DATA SHOWN Start Marker

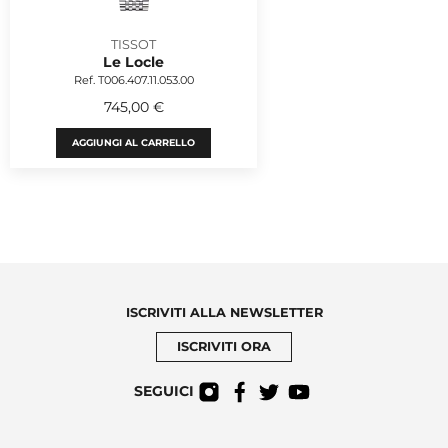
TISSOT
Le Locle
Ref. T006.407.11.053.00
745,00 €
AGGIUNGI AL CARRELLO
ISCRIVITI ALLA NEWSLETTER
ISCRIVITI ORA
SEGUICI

DATA SHOWN End Marker
DATA SHOWN Start Marker

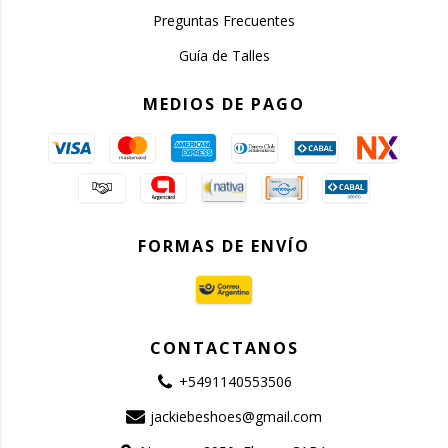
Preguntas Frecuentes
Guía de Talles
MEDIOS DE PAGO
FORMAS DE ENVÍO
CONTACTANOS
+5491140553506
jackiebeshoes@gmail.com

DATA SHOWN End Marker
DATA SHOWN Start Marker

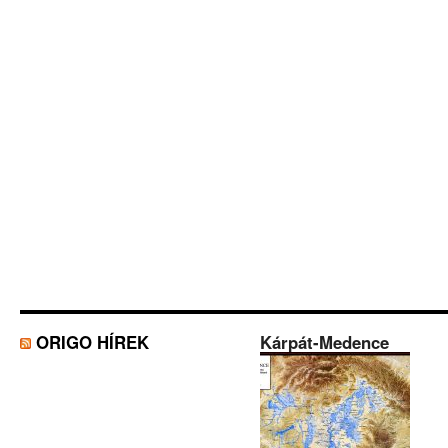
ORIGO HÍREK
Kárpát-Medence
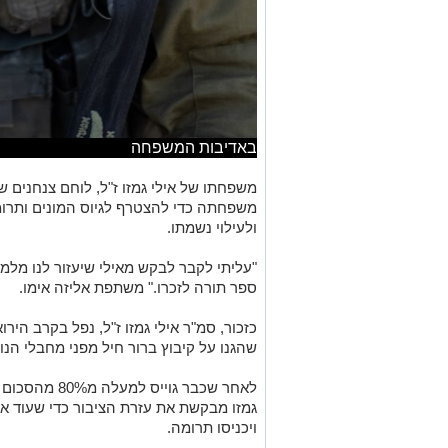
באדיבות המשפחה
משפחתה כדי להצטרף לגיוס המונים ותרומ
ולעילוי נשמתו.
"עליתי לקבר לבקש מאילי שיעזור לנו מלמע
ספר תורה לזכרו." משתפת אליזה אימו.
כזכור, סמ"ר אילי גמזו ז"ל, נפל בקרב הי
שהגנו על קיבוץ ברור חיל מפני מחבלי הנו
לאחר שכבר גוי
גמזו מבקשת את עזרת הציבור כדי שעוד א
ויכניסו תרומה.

DATA SHOWN End Marker

Your reply is to repeat, unchanged, the lines above running from the one with "נפל בקרב הי" up to and including the one with "ויכניסו תרומה.".

כזכור, סמ"ר אילי גמזו ז"ל, נפל בקרב הי
שהגנו על קיבוץ ברור חיל מפני מחבלי הנו
לאחר שכבר גוי
גמזו מבקשת את עזרת הציבור כדי שעוד א
ויכניסו תרומה.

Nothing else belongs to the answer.